January 9, 2026
Proofs, Popcorn, and Aristotle
AI solves Erdos problem #728 (Terence Tao mathstodon post)
AI cracks Erdős puzzle and the internet fights over “Aristotle” vs chatbots
TLDR: An AI helped solve Erdős Problem #728, with Terence Tao spotlighting how fast it rewrites math explanations. The comments erupt over specialized tool “Aristotle” versus generic chatbots, split between hype, skepticism, and a chorus of “did you even read the post?”—making this a milestone and a meme.
Math internet lit up after Terence Tao shared that an AI more-or-less autonomously cracked Erdős Problem #728—an old-school brainteaser from legendary mathematician Paul Erdős—link. It’s unusual: the original problem was misworded and only recently reconstructed by the community, so this result doesn’t appear in the usual literature. Tao’s bigger flex? AI rapidly rewriting and polishing the explanation like a tireless math editor—and people had feelings.
One camp is hyped: user observationist swears reworking tough proofs and remixing known methods “will be done at superhuman speeds,” calling this a pre-AGI (artificial general intelligence) superpower. Another camp is “read the post, folks!” D‑Machine scolds headline skimmers and says the star is Aristotle, a specialized tool, not your average chatbot, dropping receipts with the paper and shouting that this is what comes after basic LLMs (large language models). Meanwhile, tachim rolls in like a launch manager: “Try Aristotle today” with no waitlist at aristotle.harmonic.fun.
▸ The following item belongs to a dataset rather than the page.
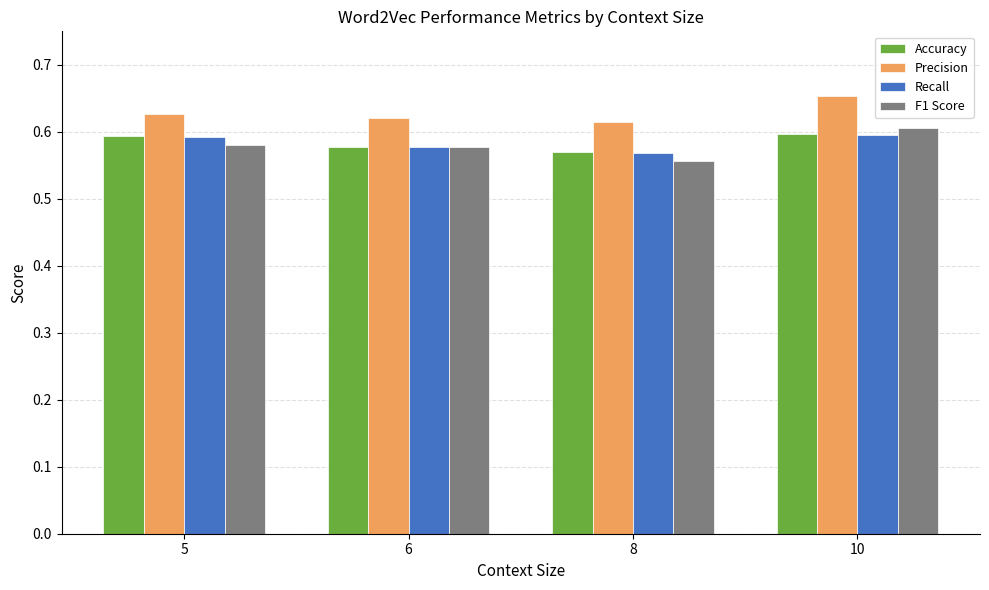

At which label does Recall reach its minimum?

8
Skeptics ask if this helps real experts. lwansbrough wonders if physicists and mathematicians truly get value, or if it’s just coder candy. Meme of the day: “Chatbot vs Scholar.” Verdict? The crowd loves the math win, but the real drama is over whether specialized AI beats chatty bots—and whether anyone actually read the thread.
Key Points
- •An AI system solved Erdős problem #728 largely autonomously after feedback on an initial attempt.
- •The solution followed the reconstructed formulation by the Erdős Problems website community.
- •The result is not known to exist in prior literature, though similar results by similar methods were found.
- •This aligns with a trend of increasing AI capability to resolve Erdős problems using established methods.
- •The original Erdős statement was misformulated; recent reconstruction explains the absence of prior literature and highlights AI’s ability to rapidly produce and refine expositions.